緊張で張りつめていた空気が、少しだけやわらいでいく。

その様子を見たお父様は、じっと私を見つめたまま沈黙した。

鋭い眼差しに射抜かれているようで、背筋が凍る。

けれど、やがて小さく息を吐くと、重々しい声を響かせた。

「……さすがは聖が選んだだけのことはあるな。」

言葉とは裏腹に、その目にはまだ懐疑の色が残っていた。

完全に納得したわけではない。

だが、この場でこれ以上問い詰めれば会の雰囲気を壊すと理解しているのだろう。

周囲の人々がほっと息をつき、次々と声を掛けてくれる。

「とても素敵なお嬢さんですね。

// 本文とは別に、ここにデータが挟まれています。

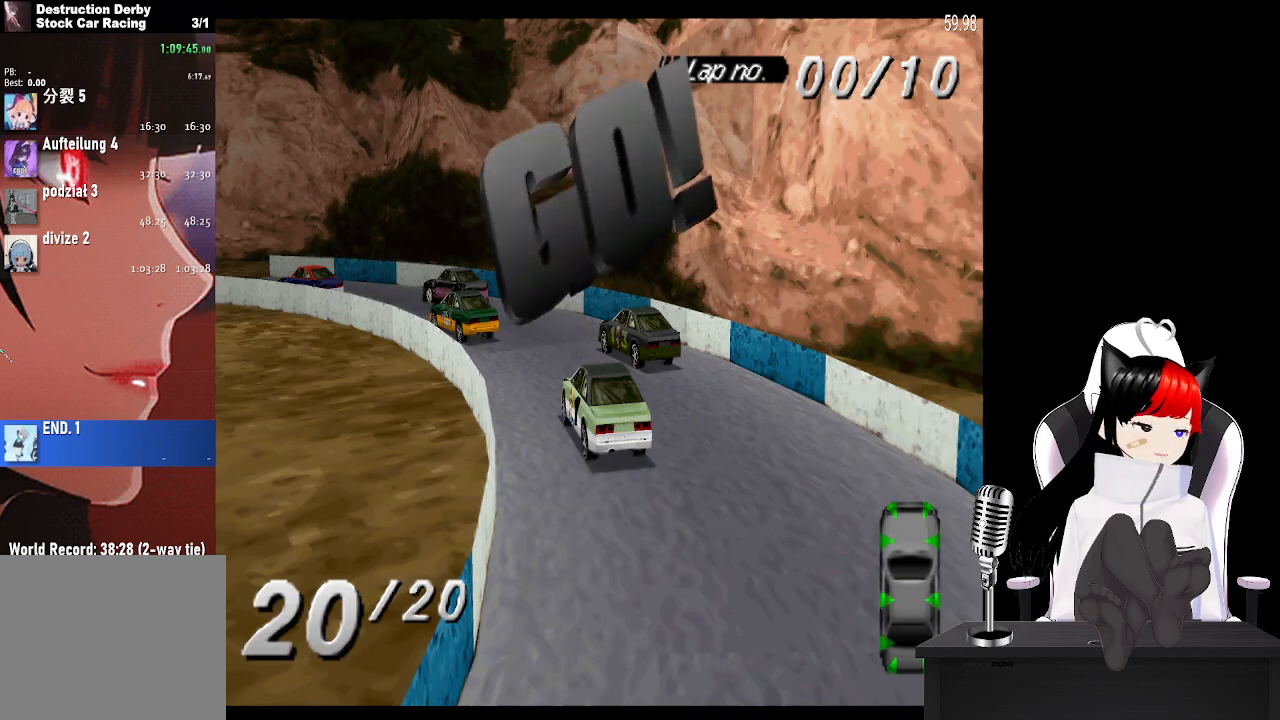
{"buttons": ["CROSS", "DPAD_LEFT"], "left_stick": "center", "right_stick": "center", "events": [[267, "DPAD_LEFT", "down"]]}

」

「明るくて、こちらまで気持ちが和みますよ。」

温かな言葉をかけられるたび、胸がじんわりと熱くなる。

私なんかが、この大勢の前で役に立てている──そんな実感が湧いてきた。

横に立つ聖さんは、何も言わず私を見つめていた。

冷ややかな瞳の奥に、一瞬だけ柔らかな光が宿るのを、私は見逃さなかった。